» Exercise instructions
Write out each entry below exactly. Do not include the images.

+ + + +

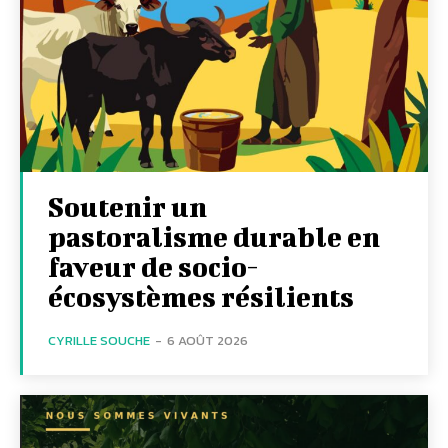
Soutenir un
pastoralisme durable en
faveur de socio-
écosystèmes résilients
CYRILLE SOUCHE
-
6 AOÛT 2026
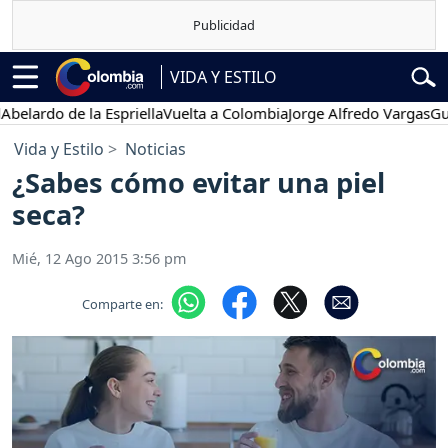
VIDA Y ESTILO
do de la Espriella
Vuelta a Colombia
Jorge Alfredo Vargas
Gustavo 
Vida y Estilo
Noticias
¿Sabes cómo evitar una piel
seca?
Mié, 12 Ago 2015 3:56 pm
Comparte en:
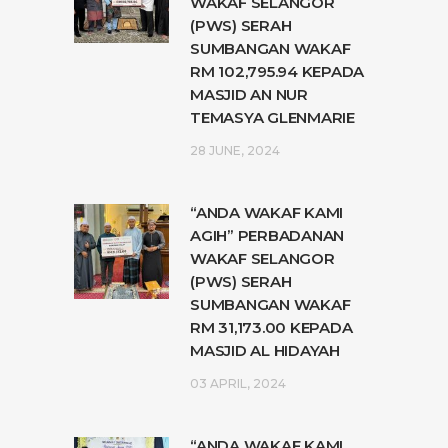
WAKAF SELANGOR
(PWS) SERAH
SUMBANGAN WAKAF
RM 102,795.94 KEPADA
MASJID AN NUR
TEMASYA GLENMARIE
28 JUNE, 2024
“ANDA WAKAF KAMI
AGIH” PERBADANAN
WAKAF SELANGOR
(PWS) SERAH
SUMBANGAN WAKAF
RM 31,173.00 KEPADA
MASJID AL HIDAYAH
03 APRIL, 2024
“ANDA WAKAF KAMI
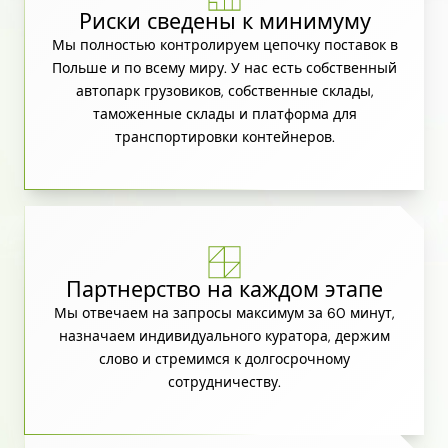
Риски сведены к минимуму
Мы полностью контролируем цепочку поставок в
Польше и по всему миру. У нас есть собственный
автопарк грузовиков, собственные склады,
таможенные склады и платформа для
транспортировки контейнеров.
Партнерство на каждом этапе
Мы отвечаем на запросы максимум за 60 минут,
назначаем индивидуального куратора, держим
слово и стремимся к долгосрочному
сотрудничеству.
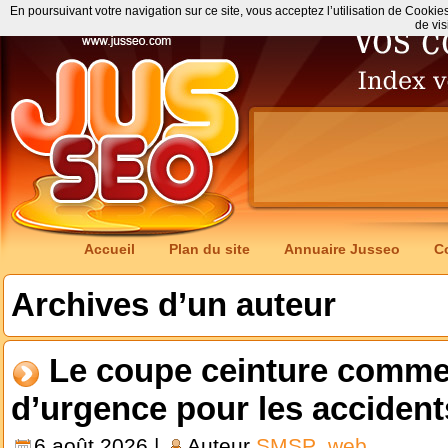
En poursuivant votre navigation sur ce site, vous acceptez l’utilisation de Cookie
de vis
Accueil
Plan du site
Annuaire Jusseo
C
Archives d’un auteur
Le coupe ceinture comme 
d’urgence pour les accident
6 août 2026 |
Auteur
SMSP_web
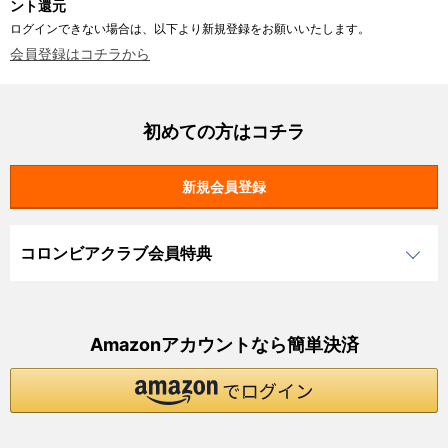
ント還元
ログインできない場合は、以下より新規登録をお願いいたします。
会員登録はコチラから
初めての方はコチラ
コロンビアクラブ会員特典
Amazonアカウントなら簡単決済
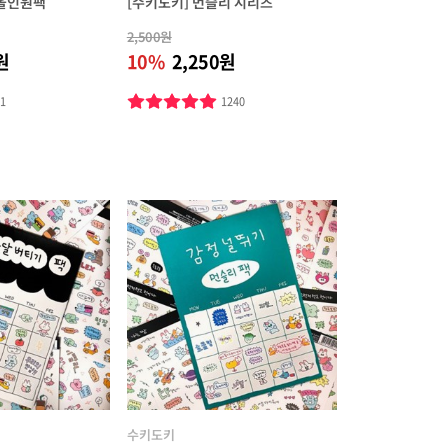
 올인원팩
[수키도키] 먼슬리 시리즈
2,500원
원
10%
2,250원
31
1240
수키도키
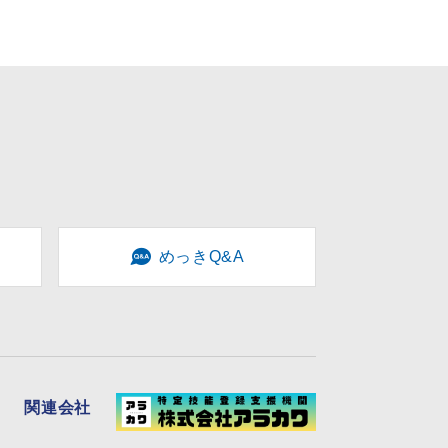
めっきQ&A
関連会社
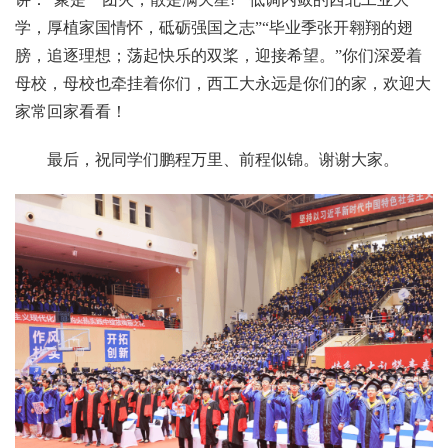
学，厚植家国情怀，砥砺强国之志”“毕业季张开翱翔的翅
膀，追逐理想；荡起快乐的双桨，迎接希望。”你们深爱着
母校，母校也牵挂着你们，西工大永远是你们的家，欢迎大
家常回家看看！
最后，祝同学们鹏程万里、前程似锦。谢谢大家。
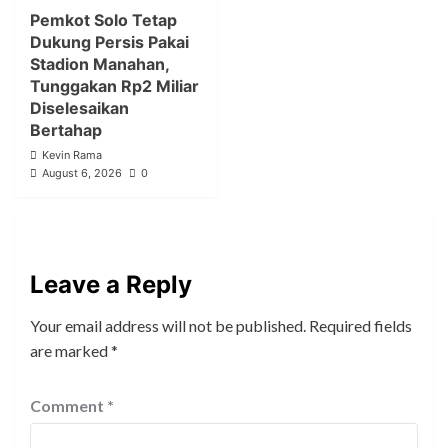
Pemkot Solo Tetap
Dukung Persis Pakai
Stadion Manahan,
Tunggakan Rp2 Miliar
Diselesaikan
Bertahap
Kevin Rama
August 6, 2026
0
Leave a Reply
Your email address will not be published.
Required fields
are marked
*
Comment
*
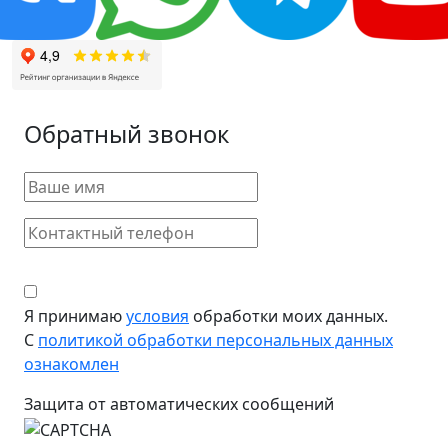
Обратный звонок
Я принимаю
условия
обработки моих данных.
С
политикой обработки персональных данных
ознакомлен
Защита от автоматических сообщений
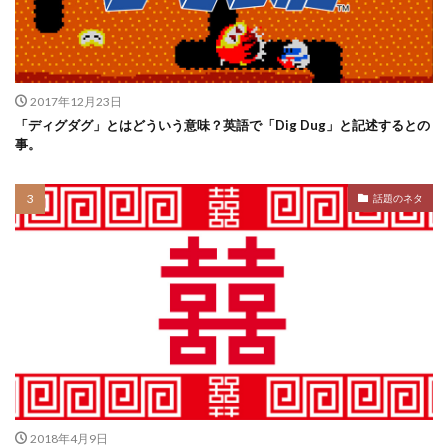
2017年12月23日
「ディグダグ」とはどういう意味？英語で「Dig Dug」と記述するとの
事。
話題のネタ
2018年4月9日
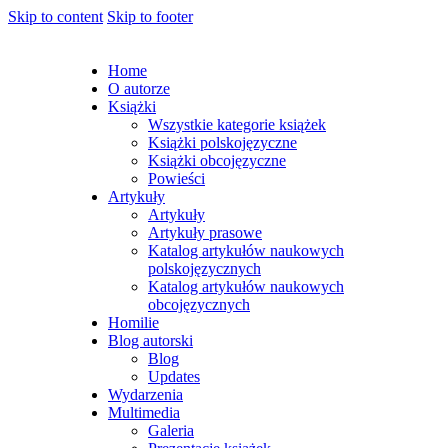
Skip to content
Skip to footer
Home
O autorze
Książki
Wszystkie kategorie książek
Książki polskojęzyczne
Książki obcojęzyczne
Powieści
Artykuły
Artykuły
Artykuły prasowe
Katalog artykułów naukowych
polskojęzycznych
Katalog artykułów naukowych
obcojęzycznych
Homilie
Blog autorski
Blog
Updates
Wydarzenia
Multimedia
Galeria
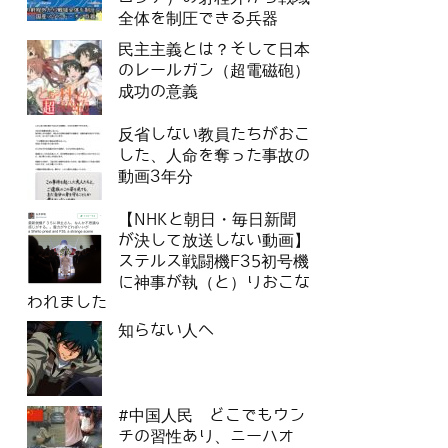
全体を制圧できる兵器
民主主義とは？そして日本
のレールガン（超電磁砲）
成功の意義
反省しない教員たちがおこ
した、人命を奪った事故の
動画3年分
【NHKと朝日・毎日新聞
が決して放送しない動画】
ステルス戦闘機F35初号機
に神事が執（と）りおこな
われました
知らない人へ
#中国人民 どこでもウン
チの習性あり、ニーハオ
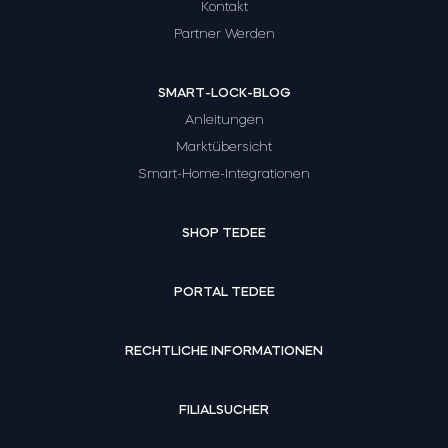
Kontakt
Partner Werden
SMART-LOCK-BLOG
Anleitungen
Marktübersicht
Smart-Home-Integrationen
SHOP TEDEE
PORTAL TEDEE
RECHTLICHE INFORMATIONEN
FILIALSUCHER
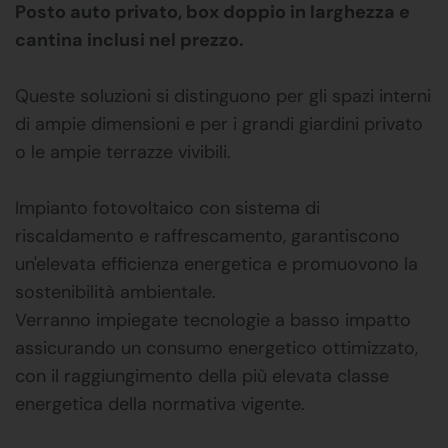
Posto auto privato, box doppio in larghezza e
cantina inclusi nel prezzo.
Queste soluzioni si distinguono per gli spazi interni
di ampie dimensioni e per i grandi giardini privato
o le ampie terrazze vivibili.
Impianto fotovoltaico con sistema di
riscaldamento e raffrescamento, garantiscono
un'elevata efficienza energetica e promuovono la
sostenibilità ambientale.
Verranno impiegate tecnologie a basso impatto
assicurando un consumo energetico ottimizzato,
con il raggiungimento della più elevata classe
energetica della normativa vigente.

+ + + +

» Result for this exercise
Soutenir un
pastoralisme durable en
faveur de socio-
écosystèmes résilients
CYRILLE SOUCHE
-
6 AOÛT 2026
VIDA Y ESTILO
do de la Espriella
Vuelta a Colombia
Jorge Alfredo Vargas
Gustavo 
Vida y Estilo
Noticias
¿Sabes cómo evitar una piel
seca?
Mié, 12 Ago 2015 3:56 pm
Comparte en:
WAKAF SELANGOR
(PWS) SERAH
SUMBANGAN WAKAF
RM 102,795.94 KEPADA
MASJID AN NUR
TEMASYA GLENMARIE
28 JUNE, 2024
“ANDA WAKAF KAMI
AGIH” PERBADANAN
WAKAF SELANGOR
(PWS) SERAH
SUMBANGAN WAKAF
RM 31,173.00 KEPADA
MASJID AL HIDAYAH
03 APRIL, 2024
“ANDA WAKAF KAMI
Риски сведены к минимуму
Мы полностью контролируем цепочку поставок в
Польше и по всему миру. У нас есть собственный
автопарк грузовиков, собственные склады,
таможенные склады и платформа для
транспортировки контейнеров.
Партнерство на каждом этапе
Мы отвечаем на запросы максимум за 60 минут,
назначаем индивидуального куратора, держим
слово и стремимся к долгосрочному
сотрудничеству.
En poursuivant votre navigation sur ce site, vous acceptez l’utilisation de Cookie
de vis
Accueil
Plan du site
Annuaire Jusseo
C
Archives d’un auteur
Le coupe ceinture comme 
d’urgence pour les accident
6 août 2026 |
Auteur
SMSP_web
ント還元
ログインできない場合は、以下より新規登録をお願いいたします。
会員登録はコチラから
初めての方はコチラ
コロンビアクラブ会員特典
Amazonアカウントなら簡単決済
 올인원팩
[수키도키] 먼슬리 시리즈
2,500원
원
10%
2,250원
31
1240
수키도키
めっきQ&A
関連会社
学，厚植家国情怀，砥砺强国之志”“毕业季张开翱翔的翅
膀，追逐理想；荡起快乐的双桨，迎接希望。”你们深爱着
母校，母校也牵挂着你们，西工大永远是你们的家，欢迎大
家常回家看看！
最后，祝同学们鹏程万里、前程似锦。谢谢大家。
Pemkot Solo Tetap
Dukung Persis Pakai
Stadion Manahan,
Tunggakan Rp2 Miliar
Diselesaikan
Bertahap
Kevin Rama
August 6, 2026
0
Leave a Reply
Your email address will not be published.
Required fields
are marked
*
Comment
*
Обратный звонок
Я принимаю
условия
обработки моих данных.
С
политикой обработки персональных данных
ознакомлен
Защита от автоматических сообщений
2017年12月23日
「ディグダグ」とはどういう意味？英語で「Dig Dug」と記述するとの
事。
話題のネタ
2018年4月9日
Skip to content
Skip to footer
Home
O autorze
Książki
Wszystkie kategorie książek
Książki polskojęzyczne
Książki obcojęzyczne
Powieści
Artykuły
Artykuły
Artykuły prasowe
Katalog artykułów naukowych
polskojęzycznych
Katalog artykułów naukowych
obcojęzycznych
Homilie
Blog autorski
Blog
Updates
Wydarzenia
Multimedia
Galeria
全体を制圧できる兵器
民主主義とは？そして日本
のレールガン（超電磁砲）
成功の意義
反省しない教員たちがおこ
した、人命を奪った事故の
動画3年分
【NHKと朝日・毎日新聞
が決して放送しない動画】
ステルス戦闘機F35初号機
に神事が執（と）りおこな
われました
知らない人へ
#中国人民 どこでもウン
チの習性あり、ニーハオ
Kontakt
Partner Werden
SMART-LOCK-BLOG
Anleitungen
Marktübersicht
Smart-Home-Integrationen
SHOP TEDEE
PORTAL TEDEE
RECHTLICHE INFORMATIONEN
FILIALSUCHER
Posto auto privato, box doppio in larghezza e
cantina inclusi nel prezzo.
Queste soluzioni si distinguono per gli spazi interni
di ampie dimensioni e per i grandi giardini privato
o le ampie terrazze vivibili.
Impianto fotovoltaico con sistema di
riscaldamento e raffrescamento, garantiscono
un'elevata efficienza energetica e promuovono la
sostenibilità ambientale.
Verranno impiegate tecnologie a basso impatto
assicurando un consumo energetico ottimizzato,
con il raggiungimento della più elevata classe
energetica della normativa vigente.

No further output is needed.